- _WHAT THE TASK ASKS_: Exclude the pictures and repeat all of the data exactly.

- _SOURCE DATA_:

= Beginning of Section =

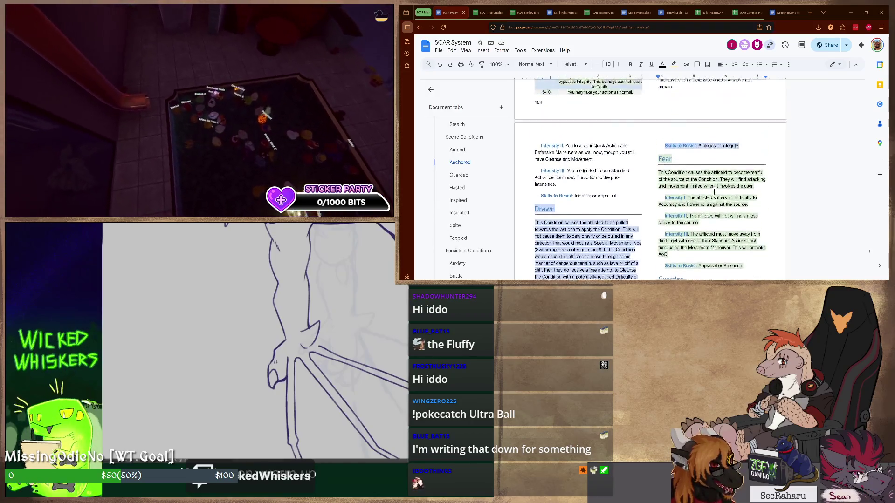
{"action": "scroll", "coordinate": [714, 193], "scroll_direction": "up", "scroll_amount": 4}
{"action": "scroll", "coordinate": [714, 192], "scroll_direction": "up", "scroll_amount": 4}
{"action": "scroll", "coordinate": [714, 192], "scroll_direction": "up", "scroll_amount": 4}
{"action": "scroll", "coordinate": [714, 193], "scroll_direction": "up", "scroll_amount": 3}
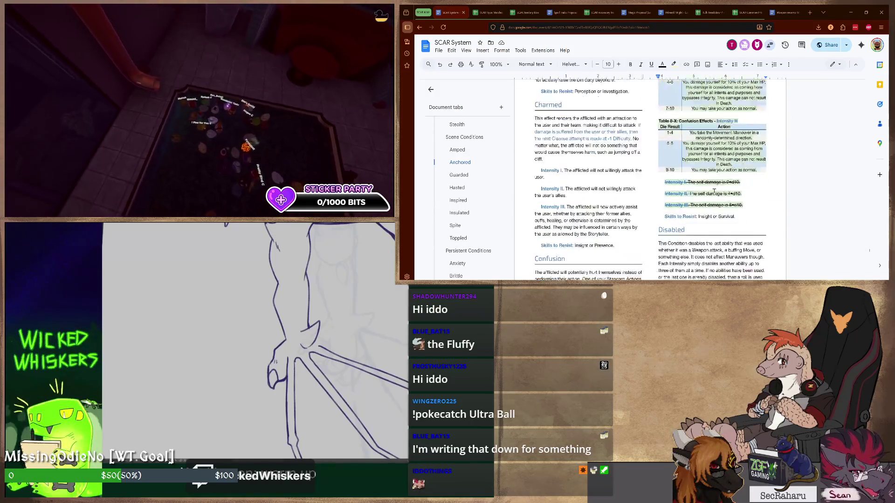
{"action": "scroll", "coordinate": [714, 190], "scroll_direction": "down", "scroll_amount": 3}
{"action": "scroll", "coordinate": [714, 190], "scroll_direction": "down", "scroll_amount": 4}
{"action": "scroll", "coordinate": [714, 190], "scroll_direction": "down", "scroll_amount": 4}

= End of Section =

- _ANSWER TO THE PROBLEM_:
{"action": "scroll", "coordinate": [714, 193], "scroll_direction": "up", "scroll_amount": 4}
{"action": "scroll", "coordinate": [714, 192], "scroll_direction": "up", "scroll_amount": 4}
{"action": "scroll", "coordinate": [714, 192], "scroll_direction": "up", "scroll_amount": 4}
{"action": "scroll", "coordinate": [714, 193], "scroll_direction": "up", "scroll_amount": 3}
{"action": "scroll", "coordinate": [714, 190], "scroll_direction": "down", "scroll_amount": 3}
{"action": "scroll", "coordinate": [714, 190], "scroll_direction": "down", "scroll_amount": 4}
{"action": "scroll", "coordinate": [714, 190], "scroll_direction": "down", "scroll_amount": 4}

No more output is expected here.